INSTRUCTION: Reproduce exactly, and exclusively, the lines from the line containing "Ganze Präsentation" through the final line of the listing below.

------ DATA TO USE ------

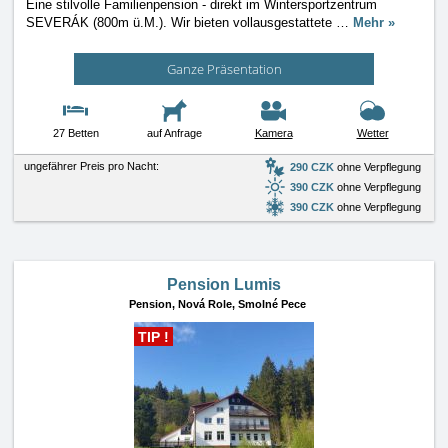
Eine stilvolle Familienpension - direkt im Wintersportzentrum
SEVERÁK (800m ü.M.). Wir bieten vollausgestattete
…
Mehr »
Ganze Präsentation
27 Betten
auf Anfrage
Kamera
Wetter
ungefährer Preis pro Nacht:
290 CZK
ohne Verpflegung
390 CZK
ohne Verpflegung
390 CZK
ohne Verpflegung
Pension Lumis
Pension,
Nová Role, Smolné Pece
TIP !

------

RESULT BELOW:
Ganze Präsentation
27 Betten
auf Anfrage
Kamera
Wetter
ungefährer Preis pro Nacht:
290 CZK
ohne Verpflegung
390 CZK
ohne Verpflegung
390 CZK
ohne Verpflegung
Pension Lumis
Pension,
Nová Role, Smolné Pece
TIP !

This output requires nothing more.